▶ [Exercise prompt]:
For every line of the records below that holds "wrist", add one. Give only the final total.

▶ [Saved data entries]:
*** Begin section ***
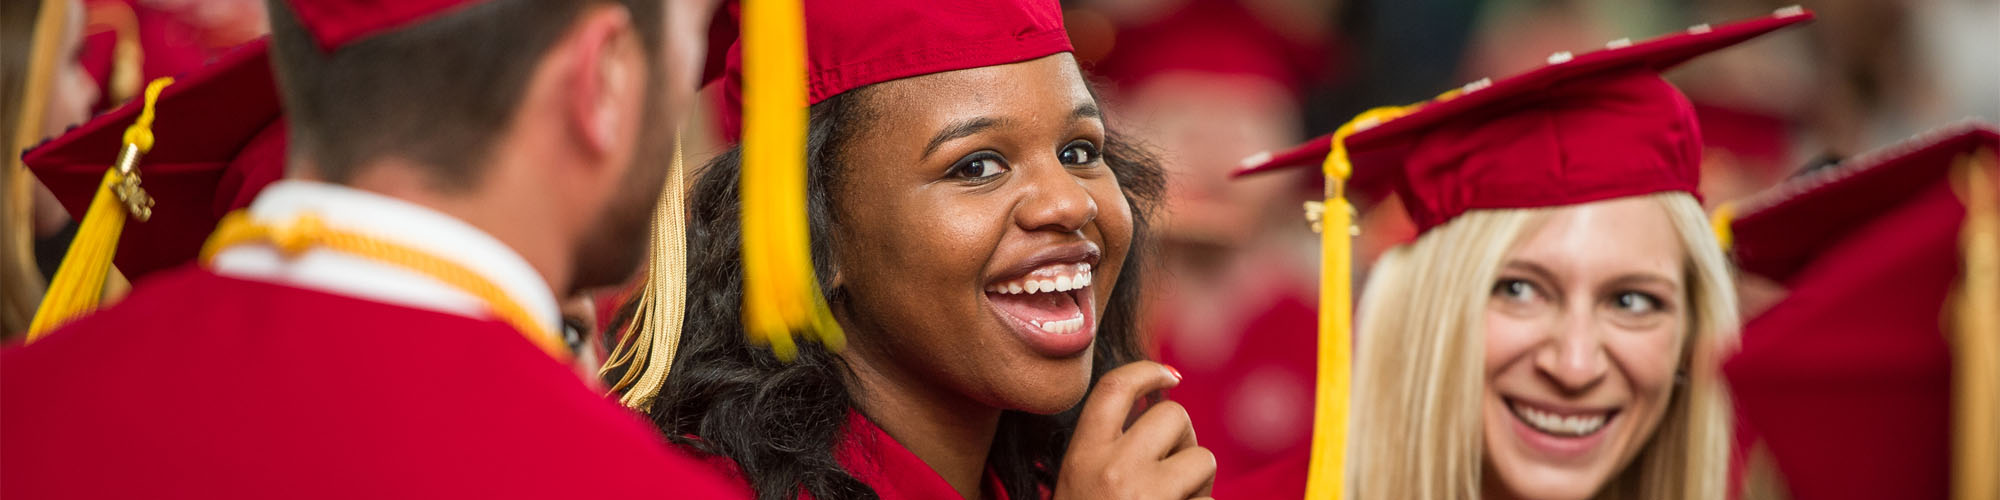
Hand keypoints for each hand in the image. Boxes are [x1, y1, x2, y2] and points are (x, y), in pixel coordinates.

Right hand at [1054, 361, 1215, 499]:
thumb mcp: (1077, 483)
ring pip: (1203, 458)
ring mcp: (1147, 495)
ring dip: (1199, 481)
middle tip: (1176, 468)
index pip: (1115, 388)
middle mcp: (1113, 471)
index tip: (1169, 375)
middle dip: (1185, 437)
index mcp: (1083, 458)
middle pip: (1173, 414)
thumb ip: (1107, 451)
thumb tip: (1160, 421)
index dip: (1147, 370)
*** End section ***
*** Begin section ***
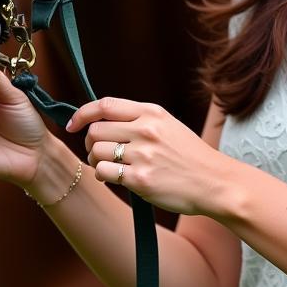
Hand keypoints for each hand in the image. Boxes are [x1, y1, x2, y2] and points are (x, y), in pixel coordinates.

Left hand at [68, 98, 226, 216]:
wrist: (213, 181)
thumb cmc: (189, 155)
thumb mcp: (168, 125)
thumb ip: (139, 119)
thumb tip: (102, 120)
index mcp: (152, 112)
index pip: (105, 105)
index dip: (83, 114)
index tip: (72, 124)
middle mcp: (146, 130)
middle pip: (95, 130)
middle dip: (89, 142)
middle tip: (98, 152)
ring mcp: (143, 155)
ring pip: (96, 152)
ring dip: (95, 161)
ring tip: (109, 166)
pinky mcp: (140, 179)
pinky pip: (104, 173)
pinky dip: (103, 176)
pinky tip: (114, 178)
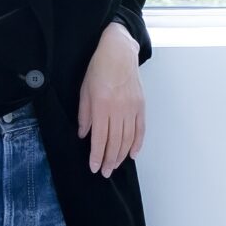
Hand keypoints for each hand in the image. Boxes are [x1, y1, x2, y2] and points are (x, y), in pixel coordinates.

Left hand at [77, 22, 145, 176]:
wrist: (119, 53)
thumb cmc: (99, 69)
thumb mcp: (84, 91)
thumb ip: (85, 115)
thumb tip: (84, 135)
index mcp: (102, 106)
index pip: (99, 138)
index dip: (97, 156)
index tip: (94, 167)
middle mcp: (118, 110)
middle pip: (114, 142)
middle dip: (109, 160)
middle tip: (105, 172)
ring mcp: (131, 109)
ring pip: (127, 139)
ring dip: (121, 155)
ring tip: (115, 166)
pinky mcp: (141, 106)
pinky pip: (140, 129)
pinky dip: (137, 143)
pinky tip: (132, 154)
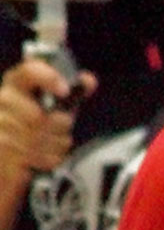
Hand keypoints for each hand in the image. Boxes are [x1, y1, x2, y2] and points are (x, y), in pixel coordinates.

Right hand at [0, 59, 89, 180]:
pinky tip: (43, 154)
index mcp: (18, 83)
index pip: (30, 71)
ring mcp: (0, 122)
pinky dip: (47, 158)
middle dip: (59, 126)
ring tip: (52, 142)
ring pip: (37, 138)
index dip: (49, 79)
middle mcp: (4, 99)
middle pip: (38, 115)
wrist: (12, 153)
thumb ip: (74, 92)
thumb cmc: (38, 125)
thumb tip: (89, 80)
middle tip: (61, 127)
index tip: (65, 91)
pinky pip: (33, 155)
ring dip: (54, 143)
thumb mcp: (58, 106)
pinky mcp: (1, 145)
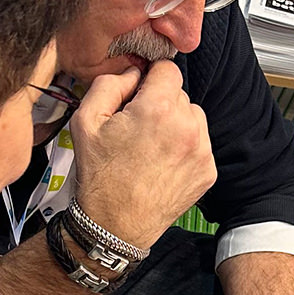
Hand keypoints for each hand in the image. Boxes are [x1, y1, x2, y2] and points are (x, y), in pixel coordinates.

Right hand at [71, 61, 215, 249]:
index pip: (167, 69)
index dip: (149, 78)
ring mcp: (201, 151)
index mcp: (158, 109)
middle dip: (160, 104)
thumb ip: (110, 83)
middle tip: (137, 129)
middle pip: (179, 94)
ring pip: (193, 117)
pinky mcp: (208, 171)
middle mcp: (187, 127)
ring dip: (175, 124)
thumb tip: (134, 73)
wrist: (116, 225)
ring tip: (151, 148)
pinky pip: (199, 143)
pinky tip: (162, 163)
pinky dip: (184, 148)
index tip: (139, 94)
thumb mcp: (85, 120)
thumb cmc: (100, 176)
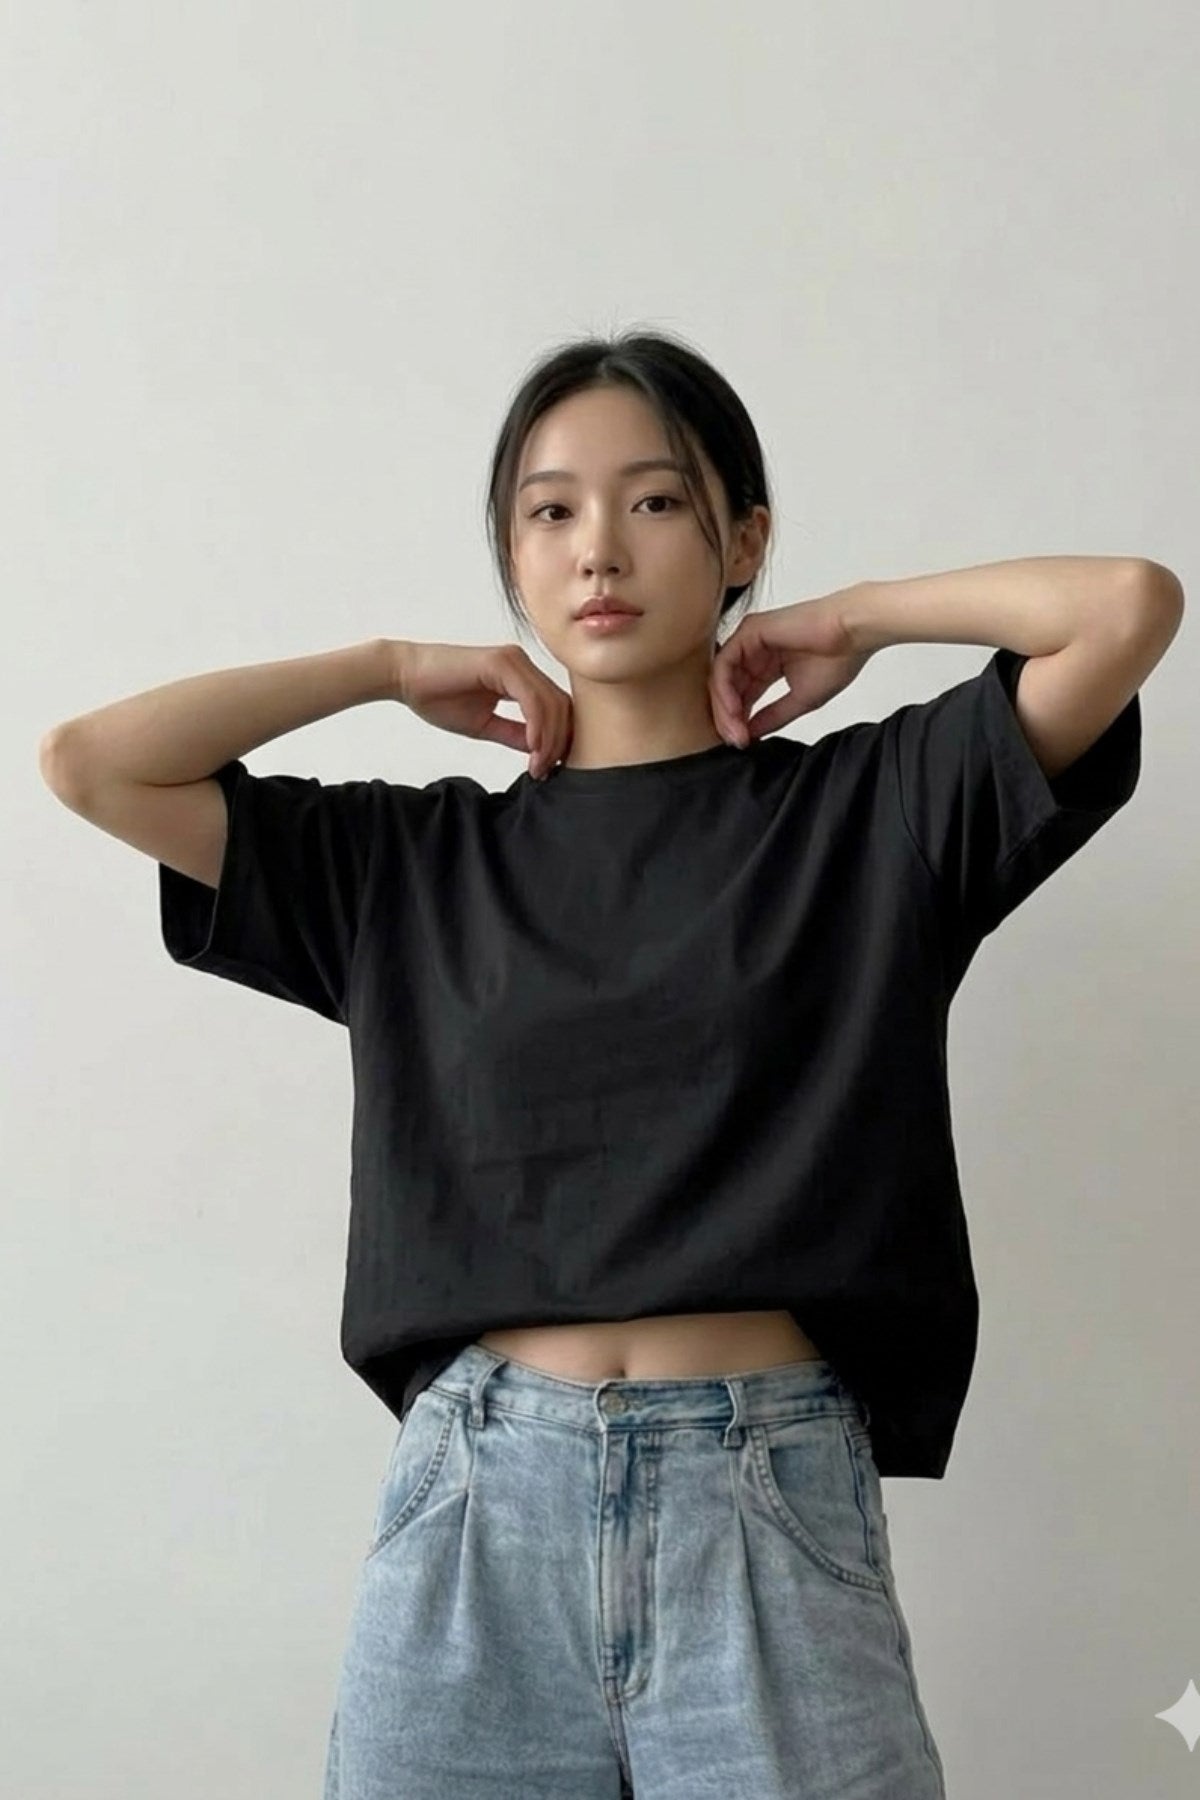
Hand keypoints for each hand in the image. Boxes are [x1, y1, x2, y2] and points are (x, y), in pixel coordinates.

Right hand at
*** End section ***
*** Begin section ***
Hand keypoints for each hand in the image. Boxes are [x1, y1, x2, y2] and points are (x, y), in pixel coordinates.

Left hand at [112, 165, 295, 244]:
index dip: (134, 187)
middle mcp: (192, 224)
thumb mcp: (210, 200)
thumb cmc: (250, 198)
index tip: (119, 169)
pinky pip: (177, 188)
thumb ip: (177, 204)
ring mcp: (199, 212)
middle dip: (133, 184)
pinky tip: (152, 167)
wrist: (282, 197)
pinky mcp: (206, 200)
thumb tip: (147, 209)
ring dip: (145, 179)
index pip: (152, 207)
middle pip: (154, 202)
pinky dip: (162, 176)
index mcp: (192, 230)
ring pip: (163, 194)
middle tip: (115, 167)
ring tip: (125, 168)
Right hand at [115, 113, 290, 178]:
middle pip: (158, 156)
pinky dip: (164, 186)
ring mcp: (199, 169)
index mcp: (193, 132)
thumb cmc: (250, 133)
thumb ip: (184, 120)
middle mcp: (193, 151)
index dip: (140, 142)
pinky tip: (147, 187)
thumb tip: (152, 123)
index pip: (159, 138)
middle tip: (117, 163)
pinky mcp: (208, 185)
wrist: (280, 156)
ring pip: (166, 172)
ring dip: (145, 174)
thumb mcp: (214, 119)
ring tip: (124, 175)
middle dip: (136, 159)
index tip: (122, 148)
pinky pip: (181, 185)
*** End section ***
▶ [Answer box]:
6